◆ Activity:
The lines to extract run from the start of the records through the line with "2/14 Jesus Among", both ends included; drop the pictures.

◆ ◆ ◆

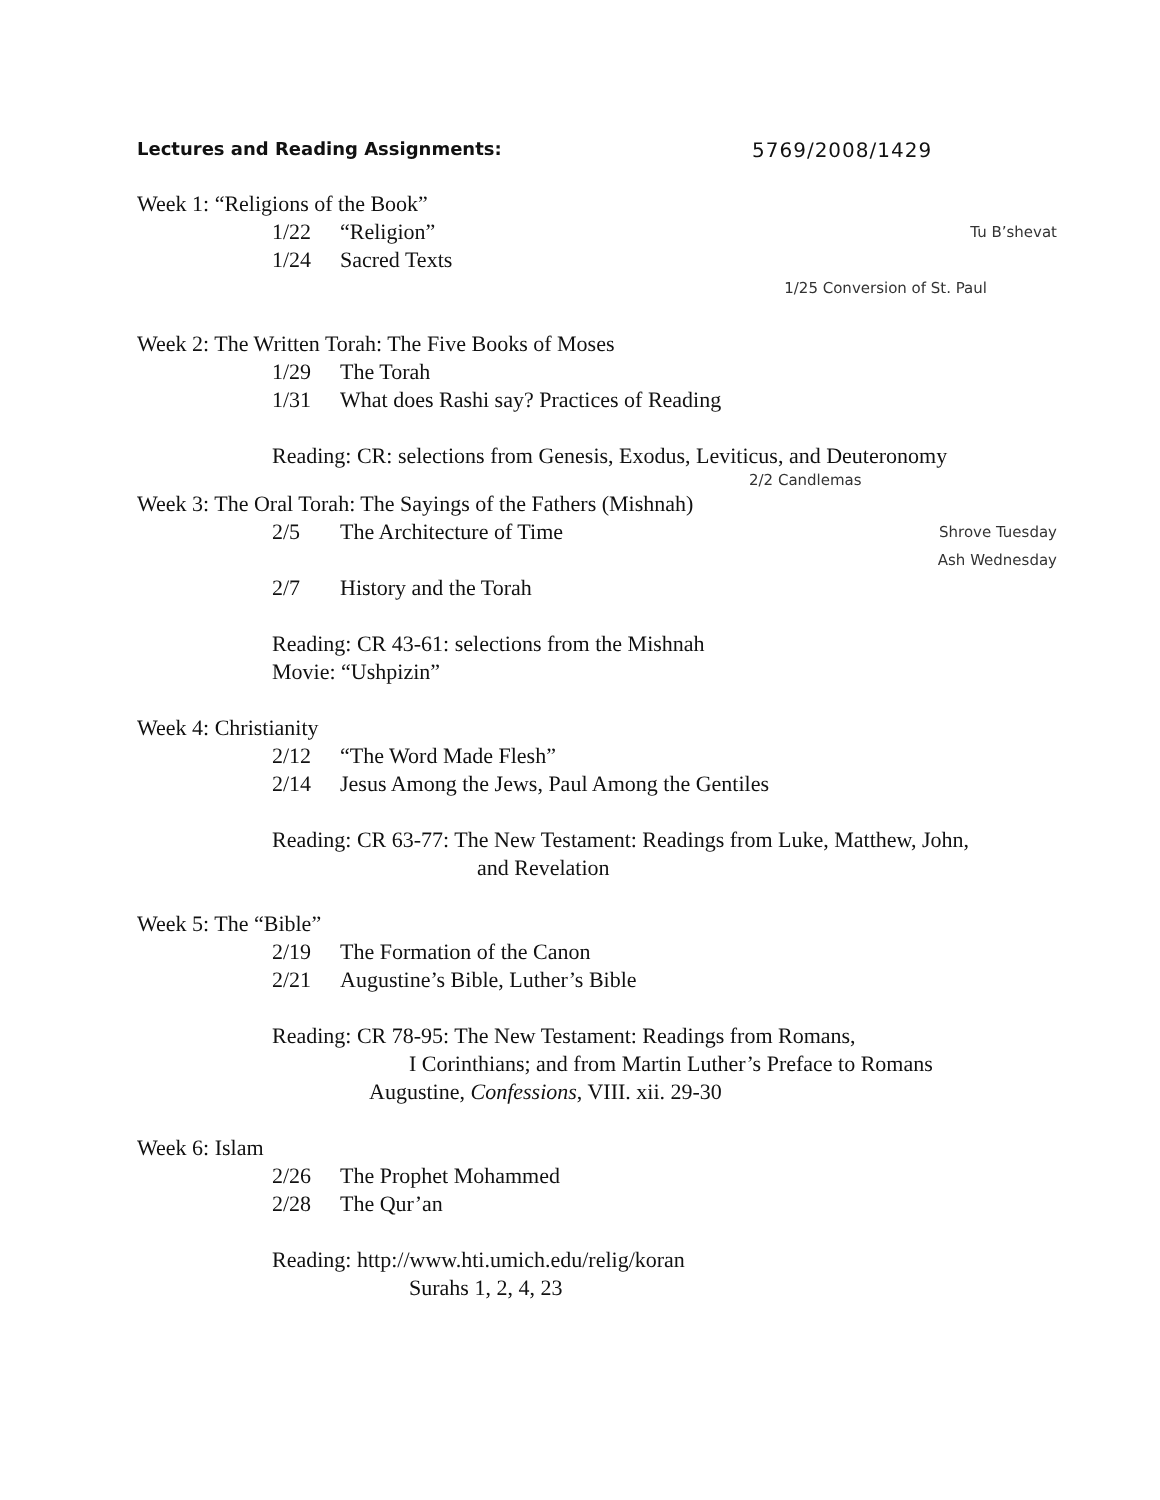Lectures and Reading Assignments: 5769/2008/1429
Week 1: “Religions of the Book”
1/22 “Religion” Tu B’shevat
1/24 Sacred Texts
1/25 Conversion of St. Paul
Week 2: The Written Torah: The Five Books of Moses
1/29 The Torah
1/31 What does Rashi say? Practices of Reading
Reading: CR: selections from Genesis, Exodus, Leviticus, and Deuteronomy
2/2 Candlemas
Week 3: The Oral Torah: The Sayings of the Fathers (Mishnah)
2/5 The Architecture of Time Shrove Tuesday
Ash Wednesday
2/7 History and the Torah
Reading: CR 43-61: selections from the Mishnah
Movie: “Ushpizin”
Week 4: Christianity
2/12 “The Word Made Flesh”
2/14 Jesus Among the Jews, Paul Among the Gentiles
Reading: CR 63-77: The New Testament: Readings from Luke, Matthew, John,
and Revelation
Week 5: The “Bible”
2/19 The Formation of the Canon
2/21 Augustine’s Bible, Luther’s Bible
Reading: CR 78-95: The New Testament: Readings from Romans,
I Corinthians; and from Martin Luther’s Preface to Romans
Augustine, Confessions, VIII. xii. 29-30
Week 6: Islam
2/26 The Prophet Mohammed
2/28 The Qur’an
Reading: http://www.hti.umich.edu/relig/koran
Surahs 1, 2, 4, 23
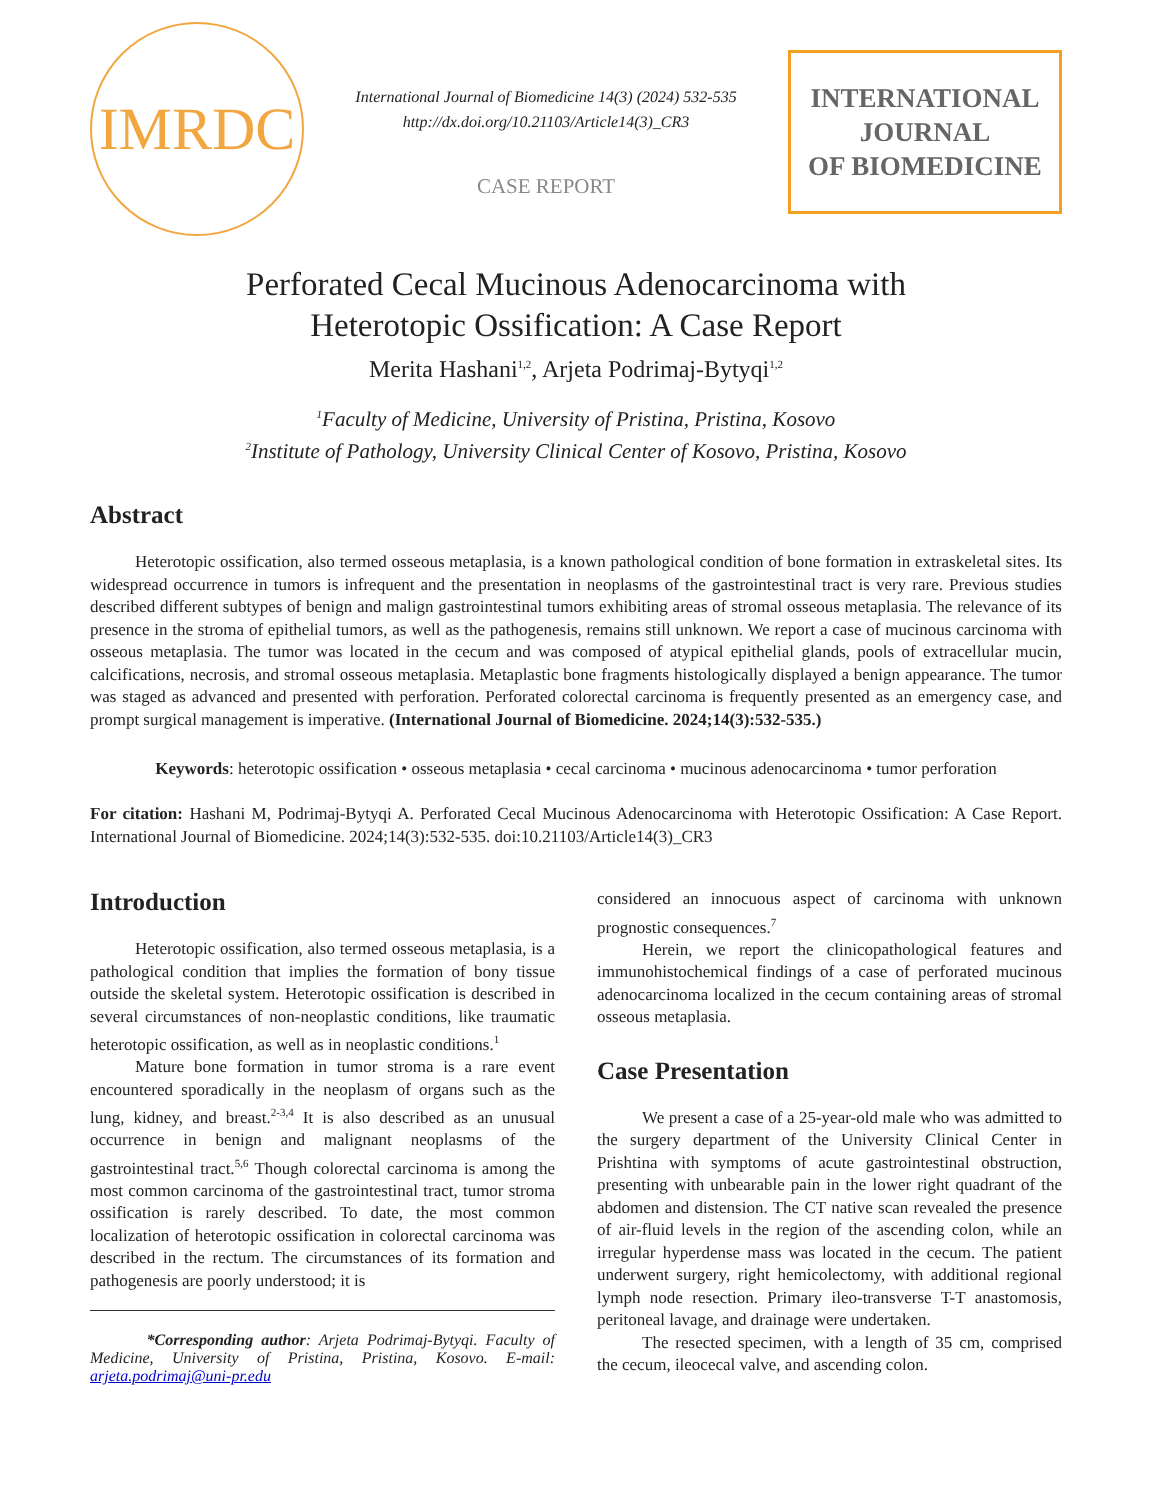IMRDC
International Journal of Biomedicine 14(3) (2024) 532-535
http://dx.doi.org/10.21103/Article14(3)_CR3
CASE REPORT
INTERNATIONAL
JOURNAL
OF BIOMEDICINE
Perforated Cecal Mucinous Adenocarcinoma with
Heterotopic Ossification: A Case Report
Merita Hashani<sup>1,2</sup>, Arjeta Podrimaj-Bytyqi<sup>1,2</sup>
<sup>1</sup> Faculty of Medicine, University of Pristina, Pristina, Kosovo
<sup>2</sup> Institute of Pathology, University Clinical Center of Kosovo, Pristina, Kosovo
Abstract
Heterotopic ossification, also termed osseous metaplasia, is a known pathological condition of bone formation in extraskeletal sites. Its widespread occurrence in tumors is infrequent and the presentation in neoplasms of the gastrointestinal tract is very rare. Previous studies described different subtypes of benign and malign gastrointestinal tumors exhibiting areas of stromal osseous metaplasia. The relevance of its presence in the stroma of epithelial tumors, as well as the pathogenesis, remains still unknown. We report a case of mucinous carcinoma with osseous metaplasia. The tumor was located in the cecum and was composed of atypical epithelial glands, pools of extracellular mucin, calcifications, necrosis, and stromal osseous metaplasia. Metaplastic bone fragments histologically displayed a benign appearance. The tumor was staged as advanced and presented with perforation. Perforated colorectal carcinoma is frequently presented as an emergency case, and prompt surgical management is imperative. (International Journal of Biomedicine. 2024;14(3):532-535.)
Keywords: heterotopic ossification • osseous metaplasia • cecal carcinoma • mucinous adenocarcinoma • tumor perforation
For citation: Hashani M, Podrimaj-Bytyqi A. Perforated Cecal Mucinous Adenocarcinoma with Heterotopic Ossification: A Case Report. International Journal of Biomedicine. 2024;14(3):532-535. doi:10.21103/Article14(3)_CR3
Introduction
Heterotopic ossification, also termed osseous metaplasia, is a pathological condition that implies the formation of bony tissue outside the skeletal system. Heterotopic ossification is described in several circumstances of non-neoplastic conditions, like traumatic heterotopic ossification, as well as in neoplastic conditions.<sup>1</sup>
Mature bone formation in tumor stroma is a rare event encountered sporadically in the neoplasm of organs such as the lung, kidney, and breast.<sup>2-3,4</sup> It is also described as an unusual occurrence in benign and malignant neoplasms of the gastrointestinal tract.<sup>5,6</sup> Though colorectal carcinoma is among the most common carcinoma of the gastrointestinal tract, tumor stroma ossification is rarely described. To date, the most common localization of heterotopic ossification in colorectal carcinoma was described in the rectum. The circumstances of its formation and pathogenesis are poorly understood; it is
*Corresponding author: Arjeta Podrimaj-Bytyqi. Faculty of Medicine, University of Pristina, Pristina, Kosovo. E-mail: arjeta.podrimaj@uni-pr.edu
considered an innocuous aspect of carcinoma with unknown prognostic consequences.<sup>7</sup>
Herein, we report the clinicopathological features and immunohistochemical findings of a case of perforated mucinous adenocarcinoma localized in the cecum containing areas of stromal osseous metaplasia.
Case Presentation
We present a case of a 25-year-old male who was admitted to the surgery department of the University Clinical Center in Prishtina with symptoms of acute gastrointestinal obstruction, presenting with unbearable pain in the lower right quadrant of the abdomen and distension. The CT native scan revealed the presence of air-fluid levels in the region of the ascending colon, while an irregular hyperdense mass was located in the cecum. The patient underwent surgery, right hemicolectomy, with additional regional lymph node resection. Primary ileo-transverse T-T anastomosis, peritoneal lavage, and drainage were undertaken.
The resected specimen, with a length of 35 cm, comprised the cecum, ileocecal valve, and ascending colon.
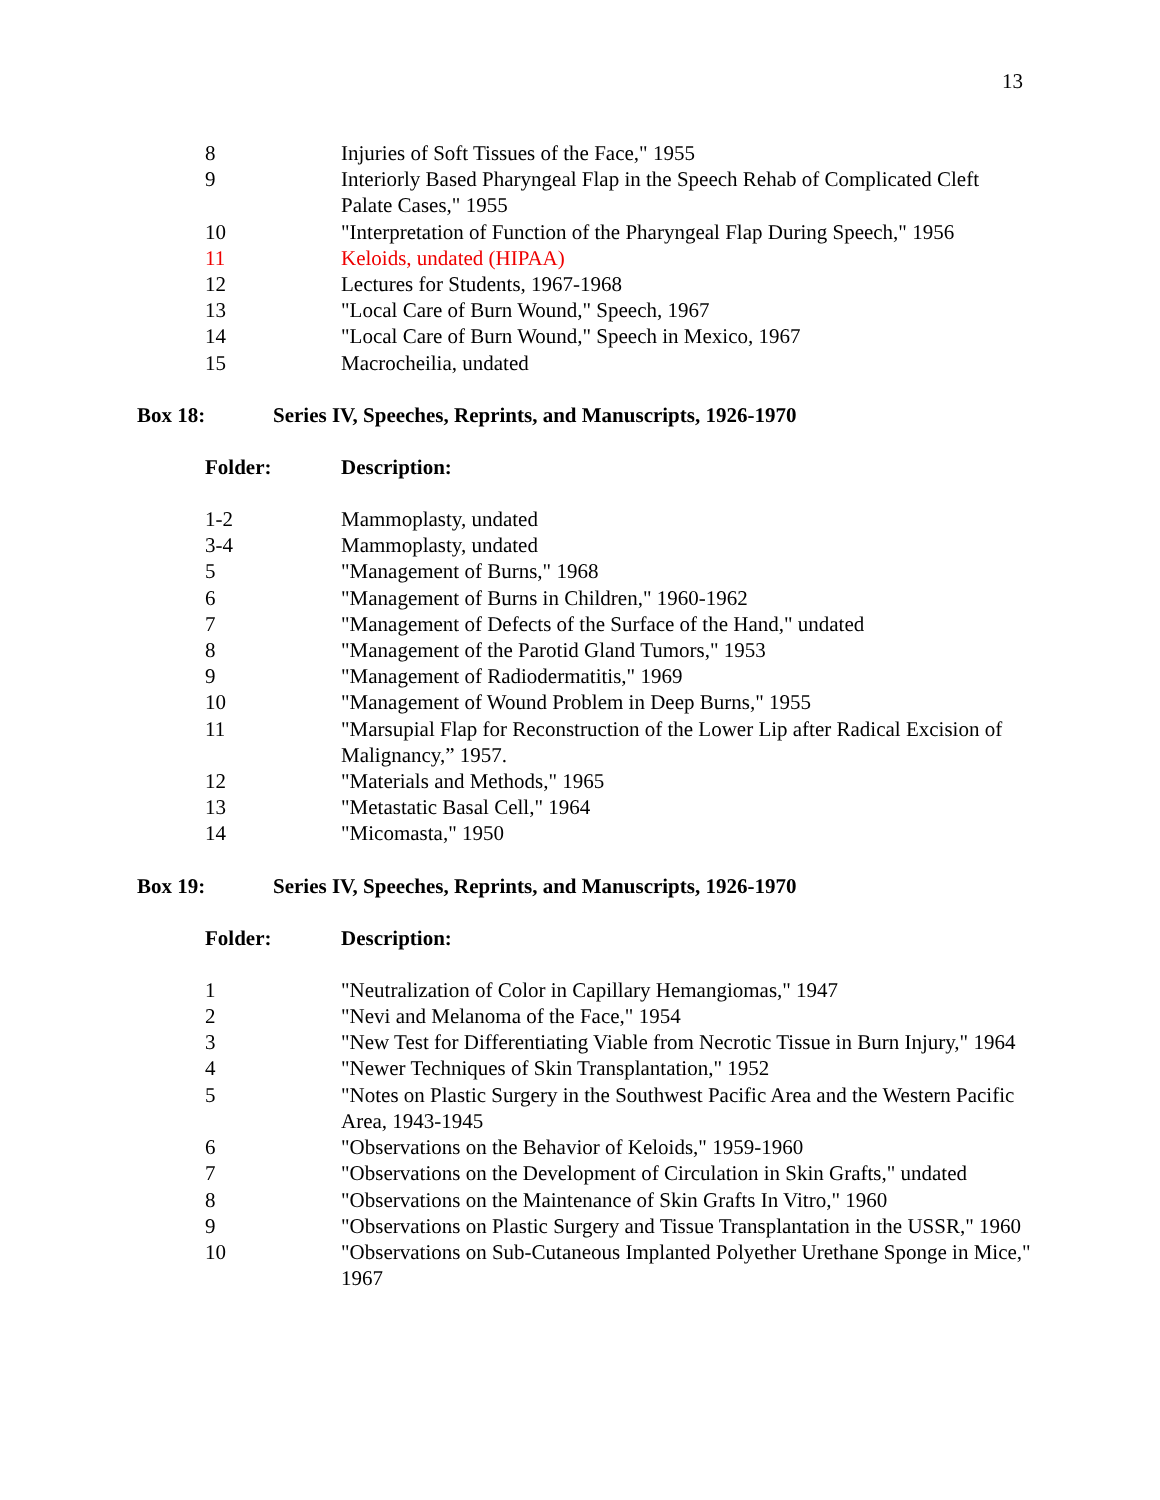13
| 8 | Injuries of Soft Tissues of the Face," 1955 |
| 9 | Interiorly Based Pharyngeal Flap in the Speech Rehab of Complicated Cleft Palate Cases," 1955 |
| 10 | "Interpretation of Function of the Pharyngeal Flap During Speech," 1956 |
| 11 | Keloids, undated (HIPAA) |
| 12 | Lectures for Students, 1967-1968 |
| 13 | "Local Care of Burn Wound," Speech, 1967 |
| 14 | "Local Care of Burn Wound," Speech in Mexico, 1967 |
| 15 | Macrocheilia, undated |
Box 18: Series IV, Speeches, Reprints, and Manuscripts, 1926-1970
| Folder: | Description: |
| --- | --- |
| 1-2 | Mammoplasty, undated |
| 3-4 | Mammoplasty, undated |
| 5 | "Management of Burns," 1968 |
| 6 | "Management of Burns in Children," 1960-1962 |
| 7 | "Management of Defects of the Surface of the Hand," undated |
| 8 | "Management of the Parotid Gland Tumors," 1953 |
| 9 | "Management of Radiodermatitis," 1969 |
| 10 | "Management of Wound Problem in Deep Burns," 1955 |
| 11 | "Marsupial Flap for Reconstruction of the Lower Lip after Radical Excision of Malignancy,” 1957. |
| 12 | "Materials and Methods," 1965 |
| 13 | "Metastatic Basal Cell," 1964 |
| 14 | "Micomasta," 1950 |
Box 19: Series IV, Speeches, Reprints, and Manuscripts, 1926-1970
| Folder: | Description: |
| --- | --- |
| 1 | "Neutralization of Color in Capillary Hemangiomas," 1947 |
| 2 | "Nevi and Melanoma of the Face," 1954 |
| 3 | "New Test for Differentiating Viable from Necrotic Tissue in Burn Injury," 1964 |
| 4 | "Newer Techniques of Skin Transplantation," 1952 |
| 5 | "Notes on Plastic Surgery in the Southwest Pacific Area and the Western Pacific Area, 1943-1945 |
| 6 | "Observations on the Behavior of Keloids," 1959-1960 |
| 7 | "Observations on the Development of Circulation in Skin Grafts," undated |
| 8 | "Observations on the Maintenance of Skin Grafts In Vitro," 1960 |
| 9 | "Observations on Plastic Surgery and Tissue Transplantation in the USSR," 1960 |
| 10 | "Observations on Sub-Cutaneous Implanted Polyether Urethane Sponge in Mice," 1967 |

◆ ◆ ◆

◆ Solved exercise:
Lectures and Reading Assignments: 5769/2008/1429
Week 1: “Religions of the Book”
1/22 “Religion” Tu B’shevat
1/24 Sacred Texts
1/25 Conversion of St. Paul
Week 2: The Written Torah: The Five Books of Moses
1/29 The Torah
1/31 What does Rashi say? Practices of Reading
Reading: CR: selections from Genesis, Exodus, Leviticus, and Deuteronomy
2/2 Candlemas
Week 3: The Oral Torah: The Sayings of the Fathers (Mishnah)
2/5 The Architecture of Time Shrove Tuesday
Ash Wednesday
2/7 History and the Torah
Reading: CR 43-61: selections from the Mishnah
Movie: “Ushpizin”
Week 4: Christianity
2/12 “The Word Made Flesh”
2/14 Jesus Among the Jews, Paul Among the Gentiles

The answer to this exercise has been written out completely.